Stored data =
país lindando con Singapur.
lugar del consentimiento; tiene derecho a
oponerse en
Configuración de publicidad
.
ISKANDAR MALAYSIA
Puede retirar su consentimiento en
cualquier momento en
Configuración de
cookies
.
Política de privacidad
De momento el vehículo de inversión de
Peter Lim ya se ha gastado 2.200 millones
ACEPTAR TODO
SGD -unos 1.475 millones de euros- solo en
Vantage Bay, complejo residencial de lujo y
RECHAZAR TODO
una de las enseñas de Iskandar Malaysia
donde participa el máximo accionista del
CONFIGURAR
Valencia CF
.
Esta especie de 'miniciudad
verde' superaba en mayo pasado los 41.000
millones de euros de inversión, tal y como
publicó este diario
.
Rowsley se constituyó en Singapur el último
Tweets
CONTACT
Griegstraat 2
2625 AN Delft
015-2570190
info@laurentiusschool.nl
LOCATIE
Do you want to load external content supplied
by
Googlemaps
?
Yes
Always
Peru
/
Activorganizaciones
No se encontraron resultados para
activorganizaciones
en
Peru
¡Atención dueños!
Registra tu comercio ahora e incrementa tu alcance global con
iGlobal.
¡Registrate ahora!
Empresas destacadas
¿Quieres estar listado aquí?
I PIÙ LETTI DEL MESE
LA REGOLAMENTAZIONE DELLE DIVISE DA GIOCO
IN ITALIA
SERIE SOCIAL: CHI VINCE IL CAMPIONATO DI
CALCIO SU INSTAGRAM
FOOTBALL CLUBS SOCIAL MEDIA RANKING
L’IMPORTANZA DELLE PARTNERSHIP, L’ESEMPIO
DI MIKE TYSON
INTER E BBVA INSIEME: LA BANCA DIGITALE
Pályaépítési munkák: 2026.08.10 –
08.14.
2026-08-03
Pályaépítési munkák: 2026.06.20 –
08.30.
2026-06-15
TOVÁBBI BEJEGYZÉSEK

Exercise = Reproduce the text of every item word for word, keeping each line as it stands.

Written response =
país lindando con Singapur.
lugar del consentimiento; tiene derecho a
oponerse en
Configuración de publicidad
.
ISKANDAR MALAYSIA
Puede retirar su consentimiento en
cualquier momento en
Configuración de
cookies
.
Política de privacidad
De momento el vehículo de inversión de
Peter Lim ya se ha gastado 2.200 millones
ACEPTAR TODO
SGD -unos 1.475 millones de euros- solo en
Vantage Bay, complejo residencial de lujo y
RECHAZAR TODO
una de las enseñas de Iskandar Malaysia
donde participa el máximo accionista del
CONFIGURAR
Valencia CF
.
Esta especie de 'miniciudad
verde' superaba en mayo pasado los 41.000
millones de euros de inversión, tal y como
publicó este diario
.
Rowsley se constituyó en Singapur el último
Tweets
CONTACT
Griegstraat 2
2625 AN Delft
015-2570190
info@laurentiusschool.nl
LOCATIE
Do you want to load external content supplied
by
Googlemaps
?
Yes
Always
Peru
/
Activorganizaciones
No se encontraron resultados para
activorganizaciones
en
Peru
¡Atención dueños!
Registra tu comercio ahora e incrementa tu alcance global con
iGlobal.
¡Registrate ahora!
Empresas destacadas
¿Quieres estar listado aquí?
I PIÙ LETTI DEL MESE
LA REGOLAMENTAZIONE DELLE DIVISE DA GIOCO
IN ITALIA
SERIE SOCIAL: CHI VINCE IL CAMPIONATO DI
CALCIO SU INSTAGRAM
FOOTBALL CLUBS SOCIAL MEDIA RANKING
L’IMPORTANZA DELLE PARTNERSHIP, L’ESEMPIO
DI MIKE TYSON
INTER E BBVA INSIEME: LA BANCA DIGITALE
Pályaépítési munkák: 2026.08.10 –
08.14.
2026-08-03
Pályaépítési munkák: 2026.06.20 –
08.30.
2026-06-15
TOVÁBBI BEJEGYZÉSEK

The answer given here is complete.